I've read about this system in a white paper somewhere, but can't remember where, or any details, and haven't found it since.
The comment was in regard to GPU virtualisation with Type 1 (bare metal) hypervisors. It noted that some system or other had used a different path from vGPU hardware. Instead of needing a card that could provide native vGPU or shared GPU, it used a different method. From memory, one installed an OS that was already able to support multiple desktop users (it suggested Windows Server 2016) as one VM, and then with some kind of mediating driver or shim in the hypervisor+server VM, the other VMs could redirect just their GPU calls to that VM, accelerating their GPU needs.
The difference being that in a normal shared user context (Windows Server/RDS), the multi user OS hosts and manages the users sessions+processes.

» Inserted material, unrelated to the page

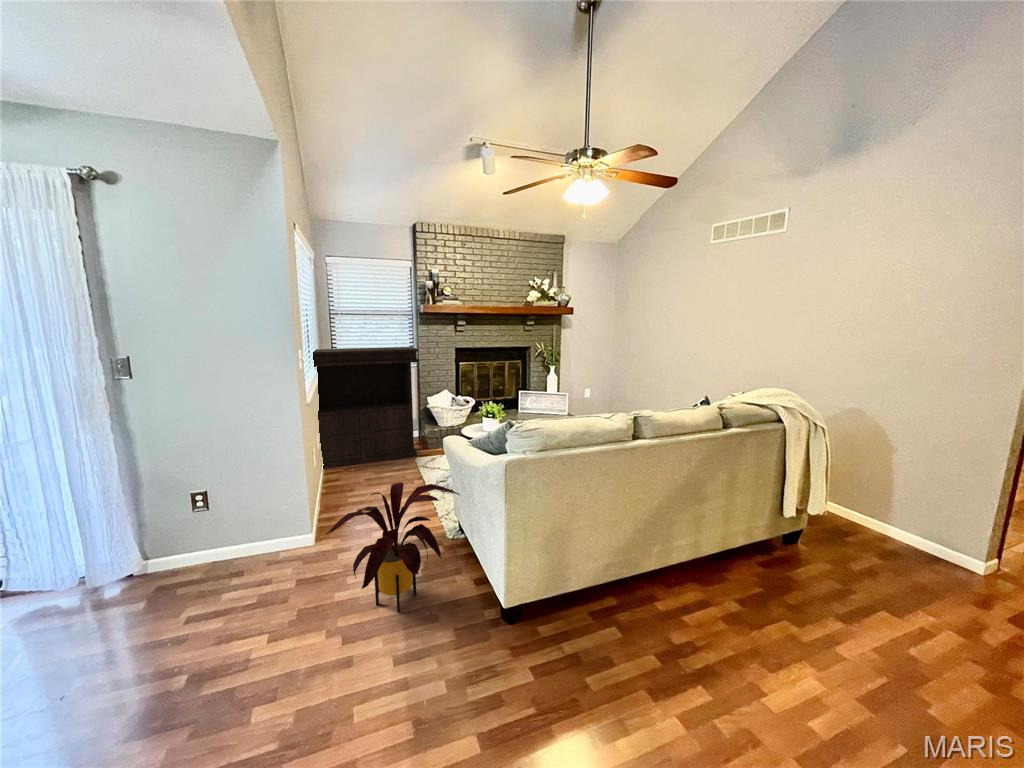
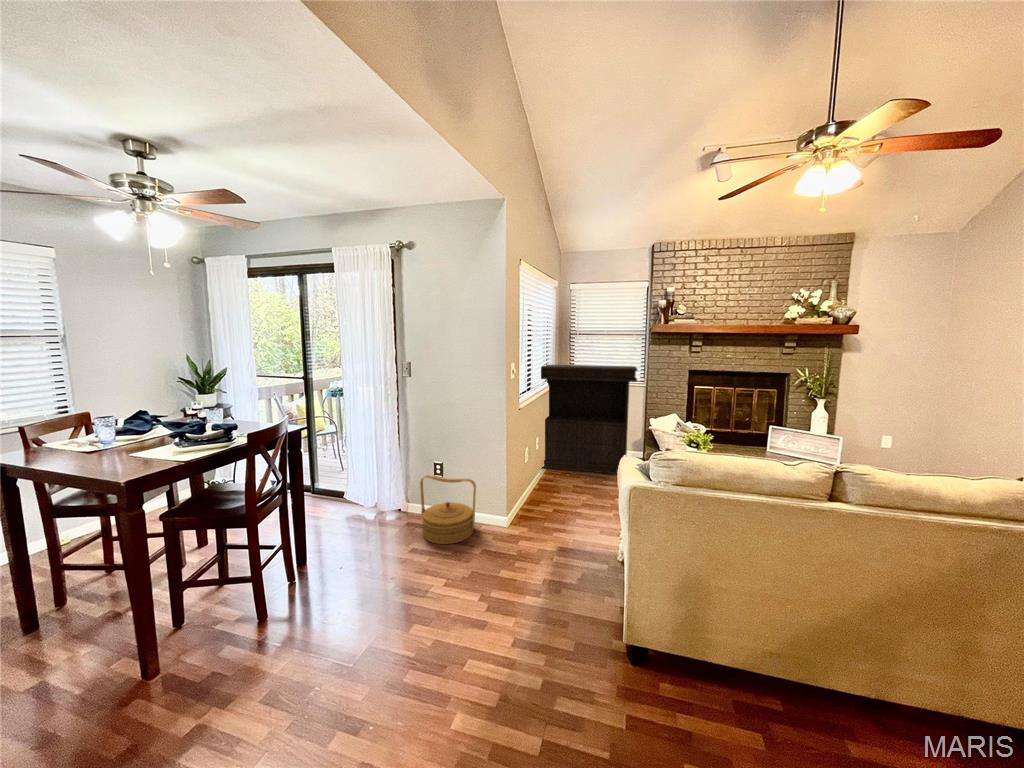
house plant: present [326,482,460,613] -> none [481,488,611,605]
woven basket: none [177,502,274,602] -> present [420,475,476,544]

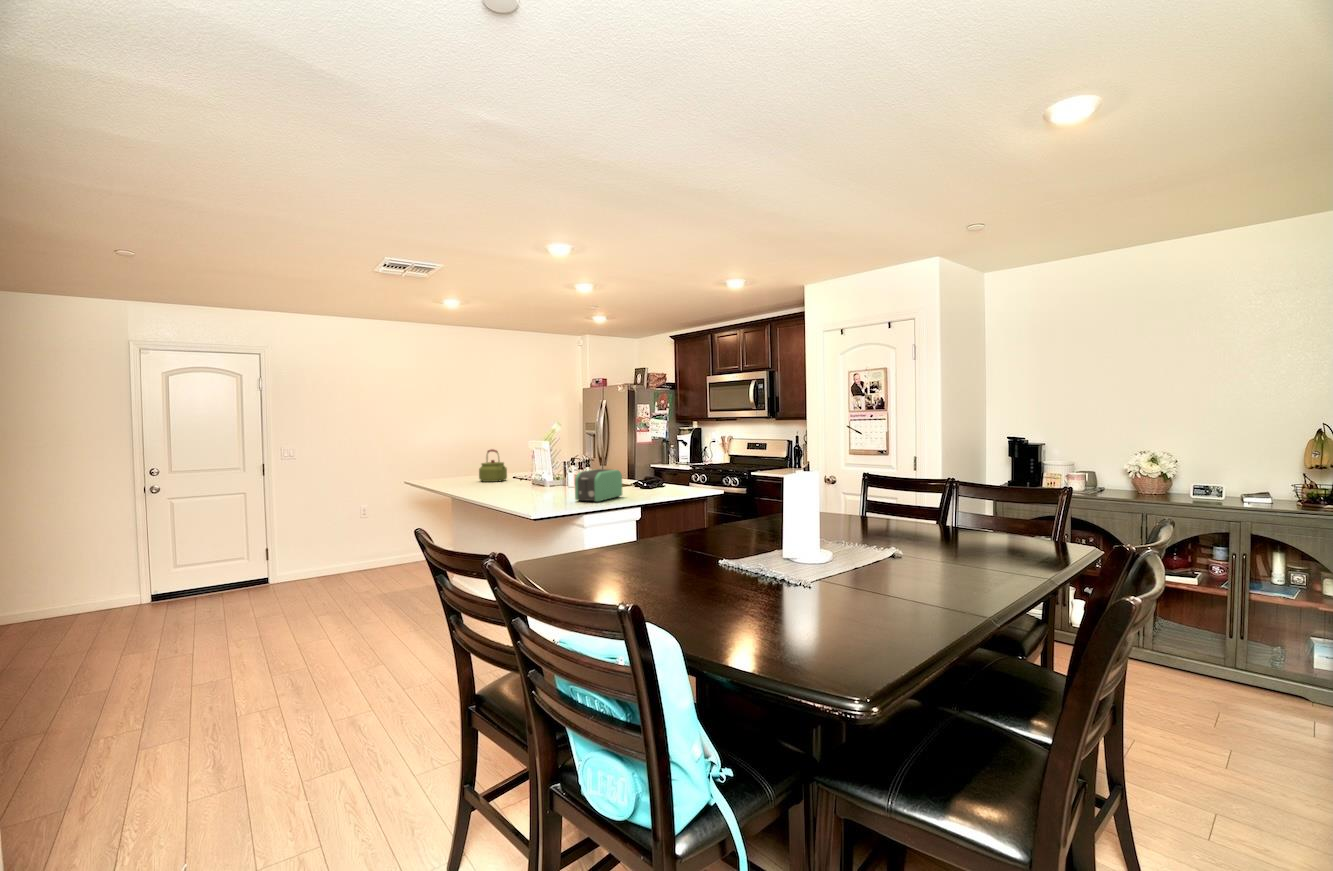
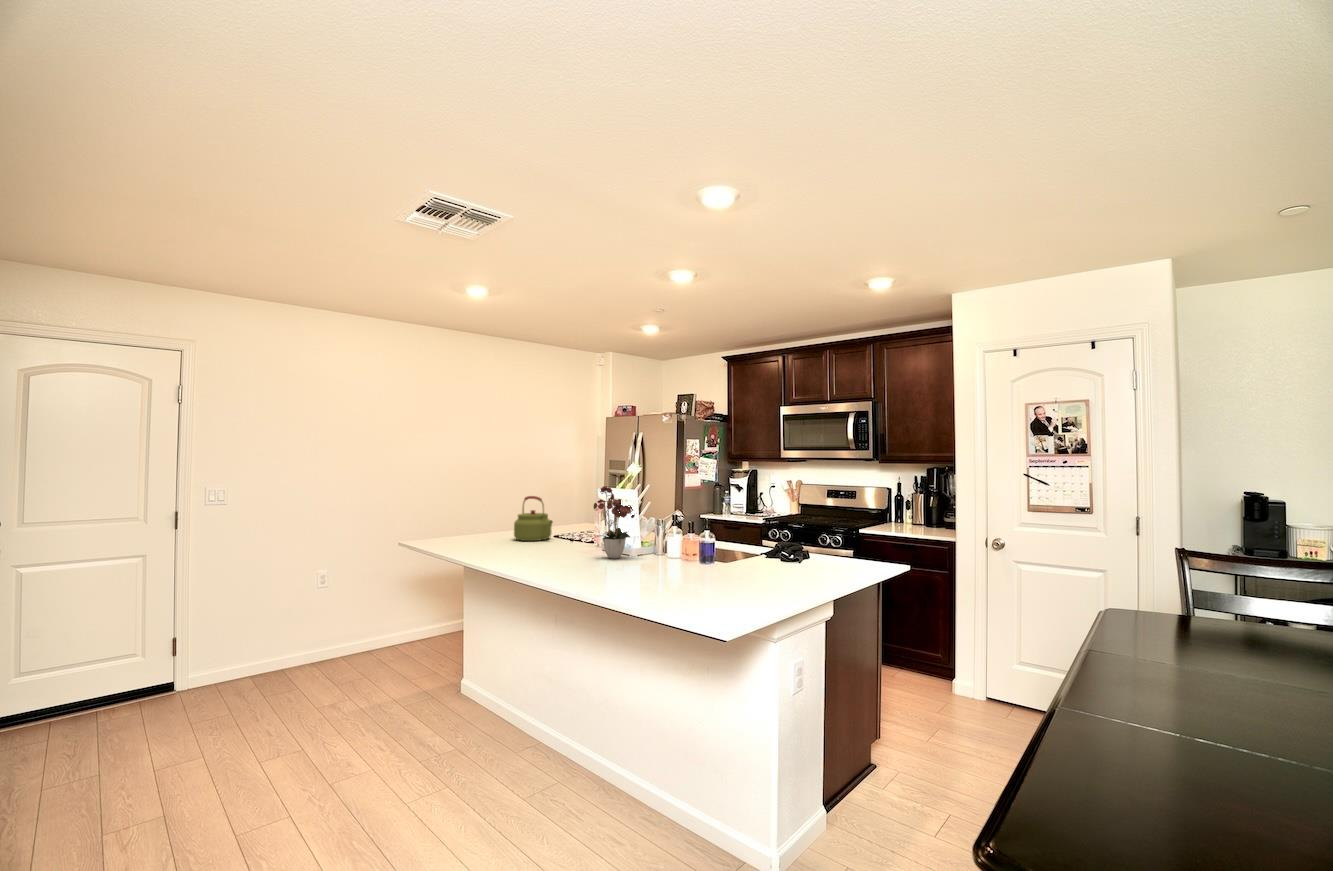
flower arrangement: none [512,437,548,490] -> present [593,486,635,558]
toaster: present [575,469,622,502] -> none [734,535,787,589]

As described, in this design, the only things the Windows Server VM handles, are requests initiated by the hypervisor to set up effectively "null" user accounts as required (to leverage the multiuser graphical sharing inherent in Windows Server), and GPU calls relayed from the hypervisor on behalf of VMs which are presented as graphics calls from those users, whose results are presumably forwarded back to the originating VMs via the hypervisor, or perhaps even directed to the VM operator via RDS - I'm not sure, that part wasn't described.
(Other than that, none of the other Windows Server VM capabilities are used at all. So its role sounds more like it's being leveraged to create a GPU sharing appliance able to "convert" a single user GPU to a multiuser GPU, via Windows' native full multiuser GPU sharing ; it isn't being used as an actual "server OS".)
The overall benefit was to provide what sounds like a "poor man's vGPU" leveraging existing GPU sharing mechanisms baked into Windows Server - a system that could take almost any decent consumer graphics card supported by Windows Server, and share/virtualise it among other VMs, without needing a specialist high-end card that had sGPU/vGPU built-in.
It also sounded like an approach that could be less susceptible to prohibitive licensing/HW cost (AMD/nVidia vGPU), EOL drivers (nVidia K1/K2), limited main core count due to inclusion of GPU cores (Iris Pro), or narrowed range of graphics APIs, and would also be considerably future-proof. So it sounded ideal for a small home VM server/home lab.
Does anyone know what this might refer to, or a system like this? I think it might have been when I was looking into Xen/Citrix, but I can't find a specific reference there either.
Talk to vendors to find this elusive document and what virtualized GPU architecture really looks like. Microsoft, Citrix, hypervisor, GPU. Do your research, and wait until you have a use case and budget if vGPU is too expensive for your test lab now.
I mention all of those vendors because vGPU is highly likely to be expensive and complicated.
And now a brief survey of multi user graphics on Windows Server, from least to most use of graphics hardware.
Windows Advanced Rasterization Platform (WARP) is a software rasterizer that provides graphics via Direct3D without a GPU. This is the fallback software renderer.
In the category of paravirtualization there was Microsoft RemoteFX vGPU and VMware Virtual Shared Graphics Acceleration (vSGA). I say was because neither are being developed further, they got sick of maintaining an API shim.
Supposedly paravirt on Windows will be branded GPU-PV and Windows will understand partitioning as GPU-P. I cannot find a lot of documentation on this at the moment.
Graphics card vendors have their own sharing options, if you get a supported GPU and its drivers. Check hypervisor specific HCLs, XenServer is clear that vGPU is only on certain Nvidia Tesla models. In some cases, there is separate per user license fees for the technology.
And then finally Direct Device Assignment (DDA), dedicating hardware to a VM. Expensive, and vastly complicates security, HA and live migration.